Após impasses sobre custeio de viagem, alunos de Fortaleza ganham medalhas na Olimpíada de História
Contabilizando escolas públicas e particulares, o Ceará foi o estado que conquistou o maior número de medalhas na ONHB
Estudantes da rede municipal de Fortaleza foram medalhistas na final da 16ª edição da Olimpíada Nacional em História do Brasil (ONHB), que ocorreu nos dias 24 e 25 de agosto na Universidade Estadual de Campinas (Unicamp), em São Paulo. Nomeada “Hello Kittys Soviéticas”, a equipe da Escola Municipal Professora Maria José Macário Coelho, do bairro Passaré, ganhou a prata na competição, enquanto o grupo “Sábios historiadores viajantes”, da Escola Municipal Marieta Guedes Martins, do Novo Mondubim, ficou com o bronze.

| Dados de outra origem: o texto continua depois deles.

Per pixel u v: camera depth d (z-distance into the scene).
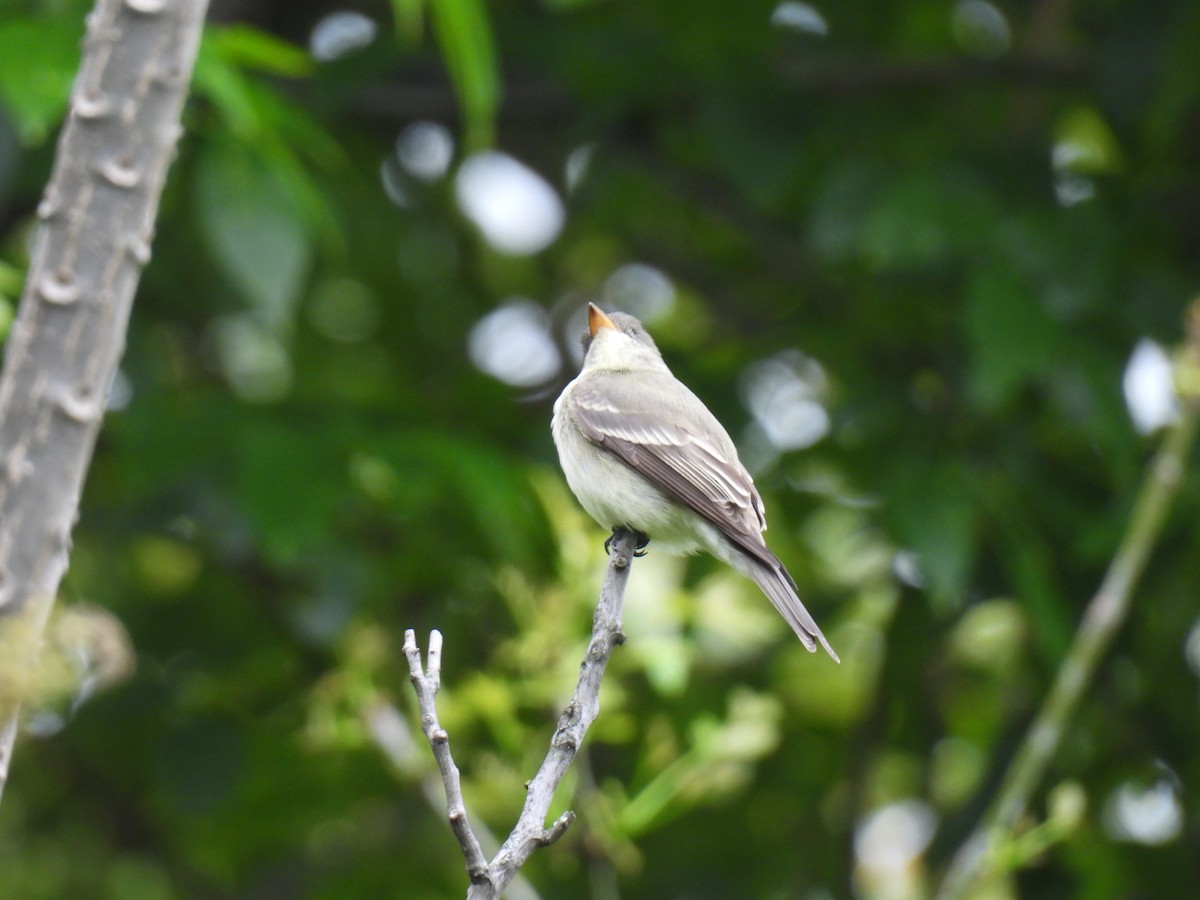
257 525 8.91
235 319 11.48
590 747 10.43
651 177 12.97
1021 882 11.00
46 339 4.68
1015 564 9.74
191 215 10.73
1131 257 10.02
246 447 9.22
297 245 7.42
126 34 4.80
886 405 10.49
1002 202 9.91
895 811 13.57
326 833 11.94
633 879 11.57
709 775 9.41
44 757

A conquista ocorreu após um impasse sobre o custeio, pela Prefeitura de Fortaleza, das despesas relacionadas à participação das equipes na última etapa do certame, que foi presencial. Inicialmente, apenas três dos 15 estudantes de escolas públicas da Capital finalistas na Olimpíada receberiam suporte financeiro do Município, por formarem a equipe com melhor classificação entre os cinco grupos da rede municipal que poderiam participar da final.
Os demais alunos finalistas, juntos aos professores que integravam as equipes, organizaram vaquinhas para pagar a ida para realização da prova. Após matéria do Diário do Nordeste, a Prefeitura de Fortaleza anunciou que todas as cinco equipes receberiam recursos para viajar para Campinas.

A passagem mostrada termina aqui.